> _SUPPLIED PASSAGE_:
########################################
Several years later, I find myself in a severe hypomanic episode that seems to last months. It’s exhilarating, wonderful, fun, dysfunctional, risky. It’s a time in my life that I will always remember with fondness. Despite the dysfunction and the lows, it’s a time in my life that I lived, really lived. Thanks to the exaggerated self-esteem in bipolar, the impulsiveness, the elation and the energy, I worked hard and played harder. Even when I’m not in the grips of hypomania, my moods are more extreme than people without bipolar. My happiness buzzes with electricity and energy and when I’m low, I often feel like dying. It’s intense, it’s lively, it’s colourful.
But of course, such intense and fluctuating emotions make other people uncomfortable. And it’s not a very functional way to live. I know this logically and I know how reactive I can be to every minor and major event through the day. I either control my emotions or they control me. So, I both begrudgingly and willingly engage in this endless pursuit to achieve stability. It’s exhausting. Sometimes stability feels elusive, sometimes I pass through it, sometimes I get there and stay there a while. And let me tell you, as someone with bipolar who sees the positives (as well as the negatives) of extreme moods, being stable is fucking boring.
########################################
> _EXTRACTED INFORMATION_:

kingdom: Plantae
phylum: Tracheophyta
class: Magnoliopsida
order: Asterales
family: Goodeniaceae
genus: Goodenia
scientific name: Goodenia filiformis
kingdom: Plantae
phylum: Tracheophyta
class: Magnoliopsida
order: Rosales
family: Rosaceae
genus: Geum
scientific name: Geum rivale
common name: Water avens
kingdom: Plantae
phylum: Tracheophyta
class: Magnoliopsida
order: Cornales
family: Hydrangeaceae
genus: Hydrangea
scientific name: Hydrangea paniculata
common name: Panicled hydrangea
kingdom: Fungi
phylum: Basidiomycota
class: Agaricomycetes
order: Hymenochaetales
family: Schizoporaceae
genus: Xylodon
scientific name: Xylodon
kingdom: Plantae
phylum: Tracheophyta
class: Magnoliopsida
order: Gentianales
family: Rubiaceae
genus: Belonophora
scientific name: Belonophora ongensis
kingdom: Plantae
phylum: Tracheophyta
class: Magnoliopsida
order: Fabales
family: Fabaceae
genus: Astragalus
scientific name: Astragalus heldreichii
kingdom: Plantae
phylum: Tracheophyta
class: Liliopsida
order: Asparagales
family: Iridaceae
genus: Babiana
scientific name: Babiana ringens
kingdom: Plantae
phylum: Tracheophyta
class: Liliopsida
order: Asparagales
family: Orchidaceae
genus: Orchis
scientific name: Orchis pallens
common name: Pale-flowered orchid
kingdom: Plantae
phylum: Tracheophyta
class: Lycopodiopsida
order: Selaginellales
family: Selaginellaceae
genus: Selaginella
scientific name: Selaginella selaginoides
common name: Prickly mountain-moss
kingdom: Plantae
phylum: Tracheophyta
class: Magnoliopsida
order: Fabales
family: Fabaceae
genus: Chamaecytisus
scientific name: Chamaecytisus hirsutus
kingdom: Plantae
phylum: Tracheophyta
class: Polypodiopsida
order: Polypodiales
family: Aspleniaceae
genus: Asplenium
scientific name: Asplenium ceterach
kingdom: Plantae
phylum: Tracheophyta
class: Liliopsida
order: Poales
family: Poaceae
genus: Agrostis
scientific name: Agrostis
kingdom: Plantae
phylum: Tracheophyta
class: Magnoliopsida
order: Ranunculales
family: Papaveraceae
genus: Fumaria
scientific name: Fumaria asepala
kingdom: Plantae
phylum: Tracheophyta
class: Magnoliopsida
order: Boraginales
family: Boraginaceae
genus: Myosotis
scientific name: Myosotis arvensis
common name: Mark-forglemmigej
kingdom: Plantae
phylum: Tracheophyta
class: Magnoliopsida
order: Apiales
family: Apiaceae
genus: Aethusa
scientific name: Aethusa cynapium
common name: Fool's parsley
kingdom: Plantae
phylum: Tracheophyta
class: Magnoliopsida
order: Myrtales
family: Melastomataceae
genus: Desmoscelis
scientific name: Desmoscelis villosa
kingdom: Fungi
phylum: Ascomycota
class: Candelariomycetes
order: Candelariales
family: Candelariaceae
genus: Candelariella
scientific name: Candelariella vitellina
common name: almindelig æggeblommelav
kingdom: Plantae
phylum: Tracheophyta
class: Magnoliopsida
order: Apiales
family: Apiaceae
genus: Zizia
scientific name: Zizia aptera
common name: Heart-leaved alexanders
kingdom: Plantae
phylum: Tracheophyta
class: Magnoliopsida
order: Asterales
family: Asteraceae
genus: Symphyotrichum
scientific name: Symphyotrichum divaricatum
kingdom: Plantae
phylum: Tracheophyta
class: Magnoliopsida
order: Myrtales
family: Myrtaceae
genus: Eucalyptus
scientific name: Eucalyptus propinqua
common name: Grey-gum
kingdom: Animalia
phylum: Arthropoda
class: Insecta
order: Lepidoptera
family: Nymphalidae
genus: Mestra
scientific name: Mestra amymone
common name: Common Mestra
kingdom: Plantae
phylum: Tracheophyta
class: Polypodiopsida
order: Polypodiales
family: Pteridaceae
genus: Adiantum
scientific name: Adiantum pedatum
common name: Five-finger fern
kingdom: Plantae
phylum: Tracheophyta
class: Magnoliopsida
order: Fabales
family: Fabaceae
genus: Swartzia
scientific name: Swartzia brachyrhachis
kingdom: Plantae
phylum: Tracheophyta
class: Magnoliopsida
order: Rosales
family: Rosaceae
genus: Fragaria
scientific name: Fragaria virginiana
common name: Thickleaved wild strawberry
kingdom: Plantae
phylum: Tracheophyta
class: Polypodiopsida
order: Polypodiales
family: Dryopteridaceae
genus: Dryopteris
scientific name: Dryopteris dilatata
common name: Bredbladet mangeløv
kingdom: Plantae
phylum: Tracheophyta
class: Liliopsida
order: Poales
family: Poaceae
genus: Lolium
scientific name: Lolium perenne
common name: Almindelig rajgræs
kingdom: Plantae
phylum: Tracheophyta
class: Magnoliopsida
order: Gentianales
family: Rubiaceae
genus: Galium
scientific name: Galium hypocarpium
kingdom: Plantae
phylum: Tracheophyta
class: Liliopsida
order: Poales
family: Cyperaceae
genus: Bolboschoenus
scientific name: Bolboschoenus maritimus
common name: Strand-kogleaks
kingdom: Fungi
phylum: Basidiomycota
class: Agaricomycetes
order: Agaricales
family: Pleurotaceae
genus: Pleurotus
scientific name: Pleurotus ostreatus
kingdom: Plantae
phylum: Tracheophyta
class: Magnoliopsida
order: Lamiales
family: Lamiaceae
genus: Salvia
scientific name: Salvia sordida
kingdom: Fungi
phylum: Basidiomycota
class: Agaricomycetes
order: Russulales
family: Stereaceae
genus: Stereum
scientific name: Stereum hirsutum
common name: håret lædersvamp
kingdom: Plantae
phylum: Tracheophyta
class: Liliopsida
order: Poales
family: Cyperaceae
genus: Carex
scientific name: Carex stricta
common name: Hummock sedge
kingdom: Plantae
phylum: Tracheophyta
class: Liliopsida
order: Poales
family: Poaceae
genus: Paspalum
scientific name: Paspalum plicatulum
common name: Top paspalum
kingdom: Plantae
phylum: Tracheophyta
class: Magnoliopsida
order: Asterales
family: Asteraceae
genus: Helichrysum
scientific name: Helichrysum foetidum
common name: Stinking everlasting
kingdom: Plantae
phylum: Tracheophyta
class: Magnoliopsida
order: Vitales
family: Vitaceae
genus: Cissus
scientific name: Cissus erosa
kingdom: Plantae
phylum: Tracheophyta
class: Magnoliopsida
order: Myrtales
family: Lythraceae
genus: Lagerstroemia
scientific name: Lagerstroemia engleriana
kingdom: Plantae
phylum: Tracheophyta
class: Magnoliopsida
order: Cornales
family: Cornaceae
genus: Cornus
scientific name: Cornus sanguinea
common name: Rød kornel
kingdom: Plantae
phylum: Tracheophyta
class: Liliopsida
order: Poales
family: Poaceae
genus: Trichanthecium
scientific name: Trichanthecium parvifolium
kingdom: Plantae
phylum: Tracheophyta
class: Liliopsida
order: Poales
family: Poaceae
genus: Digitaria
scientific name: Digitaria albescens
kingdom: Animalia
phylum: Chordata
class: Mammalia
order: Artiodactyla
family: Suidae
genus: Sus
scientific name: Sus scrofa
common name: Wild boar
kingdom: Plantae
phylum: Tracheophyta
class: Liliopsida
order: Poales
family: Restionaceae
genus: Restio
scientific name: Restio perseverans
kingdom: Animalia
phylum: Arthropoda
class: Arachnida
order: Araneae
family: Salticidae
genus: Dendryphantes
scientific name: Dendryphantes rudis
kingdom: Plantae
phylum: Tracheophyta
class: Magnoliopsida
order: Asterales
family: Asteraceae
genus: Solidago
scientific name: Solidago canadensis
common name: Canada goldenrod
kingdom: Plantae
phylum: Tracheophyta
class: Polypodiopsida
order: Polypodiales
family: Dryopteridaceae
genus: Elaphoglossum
########################################
> _AIM OF THE TASK_: What might come next in the first-person account of living with bipolar? Continue it after its last sentence.

> _ANSWER BELOW_:
After some weeks on my first mood stabiliser, I sat there one day feeling numb and only half alive, and Clay’s words came rushing back with a force and new meaning that made me cry. Please, don’t take my colours away. I finally understood his meaning. I finally heard him but it was much too late. Clay didn’t have any friends or family. He didn’t work and barely left his house. His “colours” and his art was all he had and we took them away from him. He was always much quieter in the days following his injections. He wasn’t animated, he didn’t draw, he responded less openly to his hallucinations and he was flat.
And now my colours were gone. I was living in this drab, bleached, grey existence of bland emotions after having lived 31 years in wonderful color. I was used to living in a blaze of bold yellows, electric blues, fiery reds, popping pinks, iridescent purples, festive lime greens and now all I felt was a bleak, never-ending, unbearable grey. I couldn’t feel anything. I couldn’t really feel happy, I couldn’t really feel angry, I couldn’t even cry. I literally lost the ability to cry and I would sit there with these bottled up, muted feelings that couldn’t be expressed or resolved. Everything was dulled. It was like having the vague idea that I was happy or sad, but not actually feeling it. It was my own version of hell.
I went back to my psychiatrist and although I didn’t use these words, I told him essentially that he had taken my colours away. My psychiatrist is an empathetic man and he has patiently worked with me over the past two years prescribing different medications for me, helping me to chase an elusive existence that I call being “colourfully stable”. He is guided by me and we adjust medications if I’m too depressed or too unstable or too numb. He listens. He listens from the heart as well as the mind.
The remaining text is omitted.